Obamacare Individual Mandate Delay Announced


An Obamacare individual mandate delay for some Americans whose health insurance policies were canceled has been announced by the Obama administration.

Those consumers who buy their coverage on the individual market and were booted from their insurance plan can apply for a so-called hardship exemption. This latest Obamacare delay applies only to those who have yet to find new coverage.

It apparently doesn’t give any relief to those who have already been forced into signing up for far more expensive coverage as a result of the Affordable Care Act mandates, unless perhaps they can try to opt out. It also doesn’t apply to those whose existing plans have been renewed but with sharply increased premiums.

Certainly, it is somewhat ironic that Obamacare supporters and their media allies tried to shout down Sen. Ted Cruz (R-Tex.) and others for trying to delay Obamacare, yet the administration itself has unilaterally issued various postponements — including the enrollment and payment deadlines — which according to some legal observers are of questionable constitutionality.

Millions upon millions of Americans will also encounter major disruptions in their employer-based coverage in the 2014 run-up to the employer mandate implementation, which was also delayed for one year.

In what has developed into a major, ongoing controversy, President Obama repeatedly declared “if you like your plan, you can keep your plan” when he was selling healthcare reform via the Affordable Care Act to the American people. The administration later authorized a one-year postponement for those terminated policies, but most state regulators declined to go along with it.

Under this latest Obamacare individual mandate delay, based on political pressure from Democrats up for re-election in 2014, “individuals who saw their old plans canceled will be able to purchase bare-bones coverage, according to a source connected with the health industry.”

These are the some of the same plans that Obamacare supporters previously dismissed or mischaracterized as “substandard” or “junk.”

According to the Washington Post, “This… change, prompted by a group of Democratic senators — most of whom face tough reelection campaigns next year — goes substantially further in accommodating people upset about losing their policies. The latest rule will allow consumers with a canceled health plan to claim a ‘hardship exemption’ if they think the plans sold through new federal and state marketplaces are too expensive.”

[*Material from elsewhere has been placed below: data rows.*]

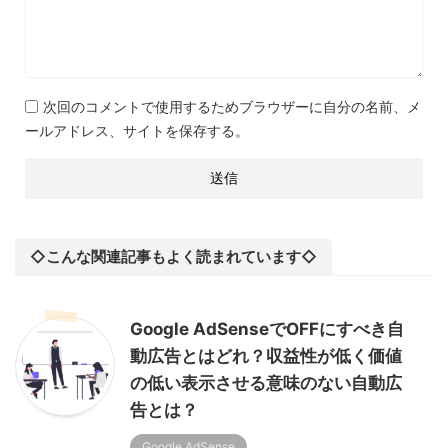
次回のコメントで使用するためブラウザーに自分の名前、メ
ールアドレス、サイトを保存する。
◇こんな関連記事もよく読まれています◇
Google AdSenseでOFFにすべき自
動広告とはどれ？収益性が低く価値
の低い表示させる意味のない自動広
告とは？
Google AdSense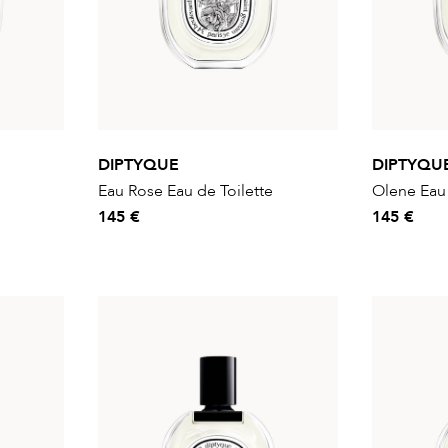
DIPTYQUE
DIPTYQU
Eau Rose Eau de Toilette
Olene Eau 
145 €
145 €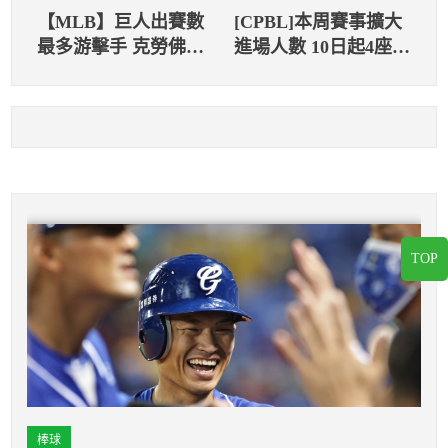
【MLB】巨人出賽數
[CPBL]本周賽事擴大
最多游擊手 克勞佛敲
進場人數 10日起4座球
雙響砲慶祝
場開放25%
TOP
棒球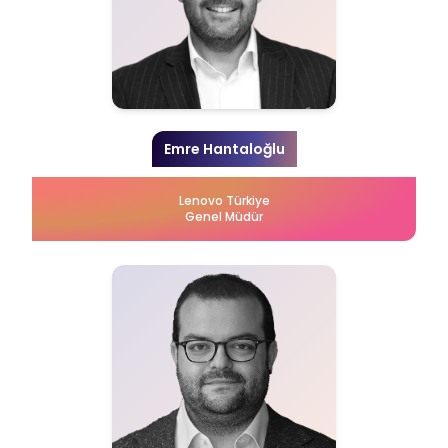
Emre Hantaloğlu
Lenovo Türkiye
Genel Müdür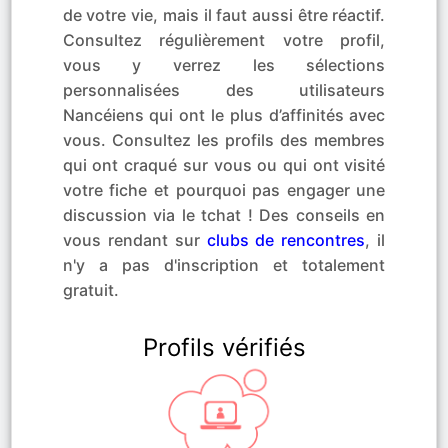
de votre vie, mais il faut aussi être réactif.
Consultez régulièrement votre profil,
vous y verrez les sélections
personnalisées des utilisateurs
Nancéiens qui ont le plus d’affinités avec
vous. Consultez les profils des membres
qui ont craqué sur vous ou qui ont visité
votre fiche et pourquoi pas engager une
discussion via le tchat ! Des conseils en
vous rendant sur
clubs de rencontres
, il
n'y a pas d'inscription et totalement
gratuit.
Profils vérifiés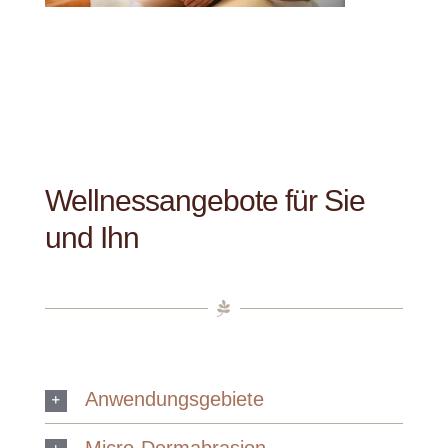
Wellnessangebote für Sie
und Ihn
Anwendungsgebiete
Micro-Dermabrasion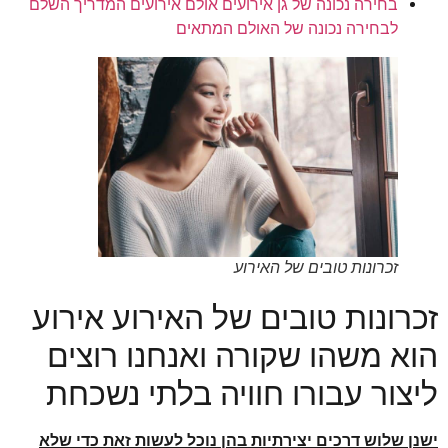
בחירה נכונה של גן אירועים אולם אירועים המדריך השלם
לבחירה נכונה של האולם המתאים
זכרונות טובים של האירוע
זכרונות טובים של האירוע אירוע
הוא משהו שקורה ואנחנו רוצים
ליצור עבורו חוויה בלתי נשכחת
ישנן שלוש דרכים יצירתיות בהן נוכל לעשות זאת כדי שלא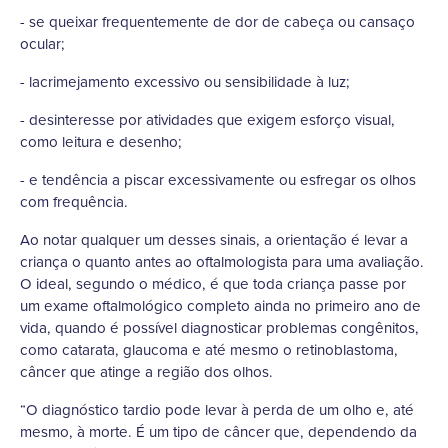
- se queixar frequentemente de dor de cabeça ou cansaço
ocular;
- lacrimejamento excessivo ou sensibilidade à luz;
- desinteresse por atividades que exigem esforço visual,
como leitura e desenho;
- e tendência a piscar excessivamente ou esfregar os olhos
com frequência.
Ao notar qualquer um desses sinais, a orientação é levar a
criança o quanto antes ao oftalmologista para uma avaliação.
O ideal, segundo o médico, é que toda criança passe por
um exame oftalmológico completo ainda no primeiro ano de
vida, quando é possível diagnosticar problemas congênitos,
como catarata, glaucoma e até mesmo o retinoblastoma,
câncer que atinge a região dos olhos.
“O diagnóstico tardio pode levar à perda de um olho e, até
mesmo, à morte. É um tipo de câncer que, dependendo da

Although no one has or had much regard for the insurance industry either pre- or post-Obamacare, this latest announcement poses an administrative nightmare for insurers as well as potentially undermining the whole funding mechanism of Obamacare in the first place.

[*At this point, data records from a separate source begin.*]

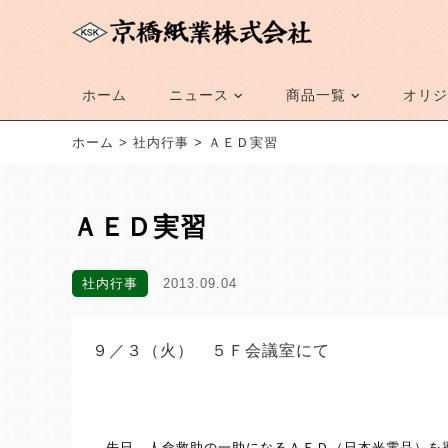
ホーム
ニュース
商品一覧
オリジ
ホーム
>
社内行事
>
ＡＥＤ実習
ＡＥＤ実習
社内行事
2013.09.04
９／３（火）　５Ｆ会議室にて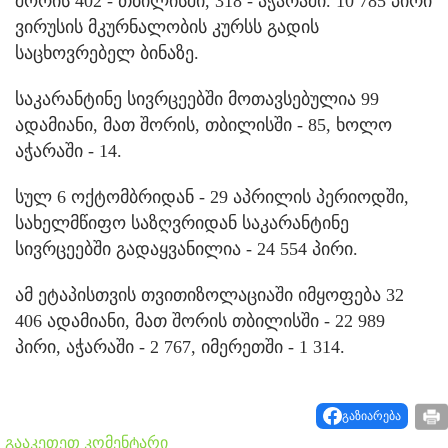
შორის 402 - თბილისში, 318 - აჭარაში. 10 785 პირი
ვირუსის მკურნალობის კურსს გადის
საცხოვრებელ ბინაზე.
საკარანტინე სივრცეებში მოთავსებულია 99
ადამიანი, მათ შორის, თბილისში - 85, ხოლო
აჭარაში - 14.
სულ 6 ოქტომბრიდან - 29 აპრილის პერიოდში,
სახელმწიფო საზღვრიდან საკარანტინე
სივრცეებში გადაყვანილია - 24 554 პირი.
ამ ეტაპისთვის თვითიზოლაციაში იმყოფება 32
406 ადამიანი, მათ შორის თბილისში - 22 989
პირი, აჭარაში - 2 767, იმერეთში - 1 314.
გაზიარება
გააკეთეთ კომენტარი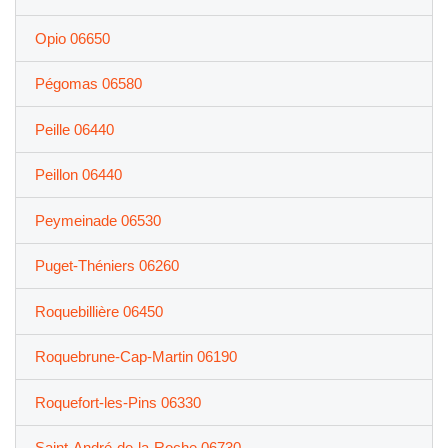
Opio 06650
Pégomas 06580
Peille 06440
Peillon 06440
Peymeinade 06530
Puget-Théniers 06260
Roquebillière 06450
Roquebrune-Cap-Martin 06190
Roquefort-les-Pins 06330
Saint-André-de-la-Roche 06730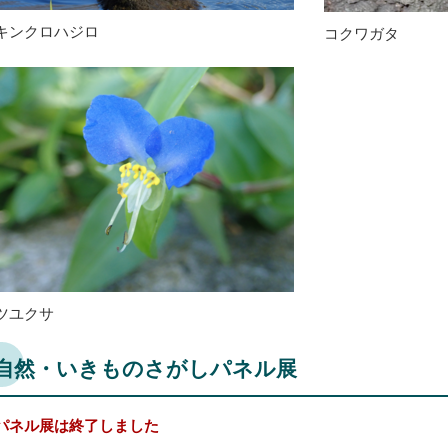
キンクロハジロ
コクワガタ
ツユクサ
自然・いきものさがしパネル展
パネル展は終了しました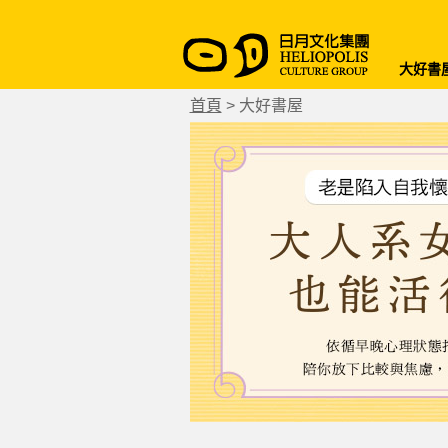
大好書
首頁
>
大好書屋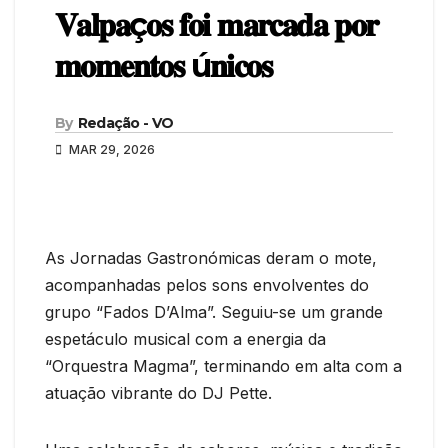
𝐕𝐚𝐥𝐩𝐚ç𝐨𝐬 𝐟𝐨𝐢 𝐦𝐚𝐫𝐜𝐚𝐝𝐚 𝐩𝐨𝐫
𝐦𝐨𝐦𝐞𝐧𝐭𝐨𝐬 ú𝐧𝐢𝐜𝐨𝐬
By
Redação - VO
MAR 29, 2026
As Jornadas Gastronómicas deram o mote,
acompanhadas pelos sons envolventes do
grupo “Fados D’Alma”. Seguiu-se um grande
espetáculo musical com a energia da
“Orquestra Magma”, terminando em alta com a
atuação vibrante do DJ Pette.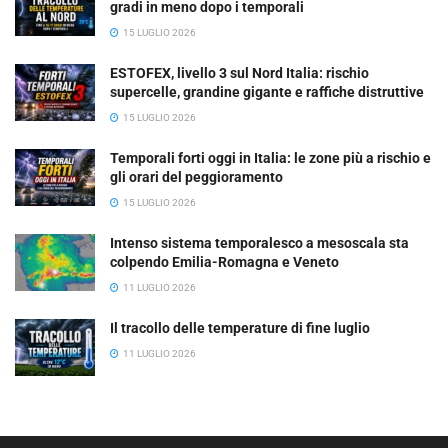
gradi in meno dopo i temporali
15 LUGLIO 2026
ESTOFEX, livello 3 sul Nord Italia: rischio
supercelle, grandine gigante e raffiche distruttive
15 LUGLIO 2026
Temporali forti oggi in Italia: le zone più a rischio e
gli orari del peggioramento
15 LUGLIO 2026
Intenso sistema temporalesco a mesoscala sta
colpendo Emilia-Romagna e Veneto
11 LUGLIO 2026
Il tracollo delle temperature di fine luglio
11 LUGLIO 2026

The Legal Insurrection website posed this query about the Obamacare mandate:

“I have a question for Obama, Sebelius, and the rest: if the individual policies cancelled were such terrible ‘junk,’ why are you allowing those who originally had them to purchase a type of policy you defined as “junk” in the first place? Might it be because catastrophic insurance can sometimes be a valid choice for people, and not ‘junk’ at all? Furthermore, why not just let anyone who wants to do so purchase a catastrophic plan? Wouldn’t that be a novel idea?”

Should every American get a hardship waiver from the Obamacare individual mandate?